TASK TO COMPLETE: Go through the entries below from the first line and transcribe each one exactly, ending with the line that contains "rocosas, sus puertos".

SUPPLIED DATA:
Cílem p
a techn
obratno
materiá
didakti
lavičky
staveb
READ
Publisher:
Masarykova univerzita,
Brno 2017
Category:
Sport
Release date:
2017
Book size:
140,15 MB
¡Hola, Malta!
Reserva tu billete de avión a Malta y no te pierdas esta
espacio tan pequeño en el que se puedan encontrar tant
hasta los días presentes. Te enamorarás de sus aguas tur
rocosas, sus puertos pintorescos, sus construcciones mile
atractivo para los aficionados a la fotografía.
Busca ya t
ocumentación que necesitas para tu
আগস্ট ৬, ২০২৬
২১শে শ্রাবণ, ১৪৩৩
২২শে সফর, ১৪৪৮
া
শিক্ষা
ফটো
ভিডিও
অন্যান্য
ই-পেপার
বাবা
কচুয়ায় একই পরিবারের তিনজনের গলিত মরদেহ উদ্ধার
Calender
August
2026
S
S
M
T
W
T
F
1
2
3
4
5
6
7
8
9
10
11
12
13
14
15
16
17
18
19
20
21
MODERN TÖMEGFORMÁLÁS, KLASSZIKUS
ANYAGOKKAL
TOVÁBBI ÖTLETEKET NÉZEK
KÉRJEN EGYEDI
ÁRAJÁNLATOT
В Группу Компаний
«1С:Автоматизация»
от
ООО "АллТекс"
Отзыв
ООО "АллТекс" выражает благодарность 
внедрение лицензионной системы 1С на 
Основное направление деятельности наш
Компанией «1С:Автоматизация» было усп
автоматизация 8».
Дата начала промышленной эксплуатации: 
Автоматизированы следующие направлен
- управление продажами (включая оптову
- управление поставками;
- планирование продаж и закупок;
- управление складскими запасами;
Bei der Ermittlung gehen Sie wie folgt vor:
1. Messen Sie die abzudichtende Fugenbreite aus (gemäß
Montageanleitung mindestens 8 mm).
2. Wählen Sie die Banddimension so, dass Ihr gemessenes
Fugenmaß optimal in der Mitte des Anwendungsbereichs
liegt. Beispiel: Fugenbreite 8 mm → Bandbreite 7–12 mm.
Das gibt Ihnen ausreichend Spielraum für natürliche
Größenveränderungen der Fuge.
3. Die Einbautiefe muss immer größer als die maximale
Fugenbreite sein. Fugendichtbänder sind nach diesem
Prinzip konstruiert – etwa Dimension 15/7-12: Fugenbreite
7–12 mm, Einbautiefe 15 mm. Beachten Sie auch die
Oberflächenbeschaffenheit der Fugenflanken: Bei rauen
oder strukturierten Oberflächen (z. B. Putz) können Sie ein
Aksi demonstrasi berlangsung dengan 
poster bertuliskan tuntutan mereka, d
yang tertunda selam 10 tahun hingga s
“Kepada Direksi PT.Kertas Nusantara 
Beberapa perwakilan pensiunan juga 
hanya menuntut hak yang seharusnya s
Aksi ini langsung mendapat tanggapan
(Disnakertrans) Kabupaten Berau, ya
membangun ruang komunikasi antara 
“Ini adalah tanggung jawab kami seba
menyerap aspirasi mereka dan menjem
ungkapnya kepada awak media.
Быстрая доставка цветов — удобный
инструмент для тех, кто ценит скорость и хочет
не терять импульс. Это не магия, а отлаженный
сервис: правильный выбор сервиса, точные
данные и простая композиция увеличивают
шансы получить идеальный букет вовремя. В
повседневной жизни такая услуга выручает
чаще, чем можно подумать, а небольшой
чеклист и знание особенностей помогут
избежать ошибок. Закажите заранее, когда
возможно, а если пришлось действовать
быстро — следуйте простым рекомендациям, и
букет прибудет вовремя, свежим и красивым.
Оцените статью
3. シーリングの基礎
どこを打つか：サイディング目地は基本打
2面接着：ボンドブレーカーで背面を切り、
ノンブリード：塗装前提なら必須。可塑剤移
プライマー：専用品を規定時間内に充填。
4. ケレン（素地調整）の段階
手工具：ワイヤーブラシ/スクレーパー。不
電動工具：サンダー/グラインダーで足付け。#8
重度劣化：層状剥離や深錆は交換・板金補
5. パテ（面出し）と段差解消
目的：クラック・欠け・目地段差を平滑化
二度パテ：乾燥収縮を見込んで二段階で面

SOLUTION FOR THIS TASK:
Cílem p
a techn
obratno
materiá
didakti
lavičky
staveb
READ
Publisher:
Masarykova univerzita,
Brno 2017
Category:
Sport
Release date:
2017
Book size:
140,15 MB
¡Hola, Malta!
Reserva tu billete de avión a Malta y no te pierdas esta
espacio tan pequeño en el que se puedan encontrar tant
hasta los días presentes. Te enamorarás de sus aguas tur
rocosas, sus puertos pintorescos, sus construcciones mile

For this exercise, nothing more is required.